In the clinical setting, although these EGFR-mutant NSCLCs initially respond rapidly and dramatically to gefitinib and erlotinib, tumors eventually become refractory to treatment, and nearly all patients who initially respond to these drugs subsequently relapse.³⁶,³⁷,³⁸ Three studies identified EGFR T790M mutations in approximately 50% of the tumors from patients who relapsed.³⁹,⁴⁰,⁴¹ These mutants, when combined with sensitizing EGFR kinase domain mutation, permit the continued growth of tumor cells in the presence of erlotinib and gefitinib. Structural studies suggest that the T790M mutation introduces a bulky methionine residue in the EGFR kinase domain, which sterically hinders tyrosine kinase inhibitor (TKI) binding.³⁶,³⁷,³⁸ Whereas gefitinib and erlotinib are reversible inhibitors that mimic adenosine triphosphate (ATP), irreversible inhibitors such as HKI-272 or BIBW2992 mimic ATP and covalently bind to EGFR, enabling them to inhibit EGFR
kinase activity even in the presence of T790M.⁴²,⁴³,⁴⁴ Although irreversible inhibitors are currently being tested in clinical trials, animal models suggest that tumors will eventually become refractory to these treatments as well. 44 Thus, it is crucial to determine the cellular basis of lung adenocarcinoma resistance to treatment and develop new therapeutic strategies that will not be susceptible to resistance mechanisms.

Evidence for Non-Small Cell Lung Cancer Stem Cells Several pieces of evidence suggest that NSCLC tumors, including adenocarcinomas, contain a rare population of cells with stem cell characteristics. The initial sensitivity of human adenocarcinomas with activating EGFR mutations to EGFR TKIs and the acquired resistance to these treatments suggest that drug-resistant CSCs may be present in these tumors.³⁶,³⁷,³⁸ Side population cells, isolated by their ability to efflux Hoechst dye, were identified in six human NSCLC cell lines.
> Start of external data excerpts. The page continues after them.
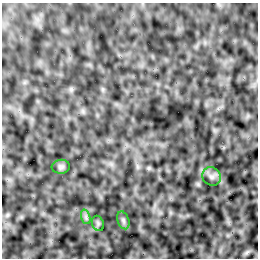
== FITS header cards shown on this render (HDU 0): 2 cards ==
NAXIS1  =                  256 /Number of positions along axis 1
NAXIS2  =                  256 /Number of positions along axis 2

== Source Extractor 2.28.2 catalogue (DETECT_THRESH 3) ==
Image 256 x 256 px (HDU 0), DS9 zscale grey, 1 PNG px = 1 image px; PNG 260 x 260 px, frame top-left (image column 1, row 256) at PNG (2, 3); each listed source drawn as its Kron ellipse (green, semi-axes under 4 px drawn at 4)
Background -4.60e-04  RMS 0.0033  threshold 0.01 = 3 sigma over >= 5 px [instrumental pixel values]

These cells exhibit several stem cell characteristics, including increased drug-exporting transporter expression, enriched tumorinitiating capacity, and resistance to multiple chemotherapies.⁴⁵ Additionally, CD133+ cells from human lung tumors were recently shown to form self-renewing spheres in culture that could propagate tumors when transplanted subcutaneously into immunodeficient mice.⁴⁶ Importantly, although these studies support the likelihood of CSCs in lung cancers, the isolation and characterization of a population of human lung cancer cells that can serially passage the lung tumor phenotype in the lung microenvironment has not been reported, and the operation of pathways that regulate stem cells in advanced lung tumors has not been understood.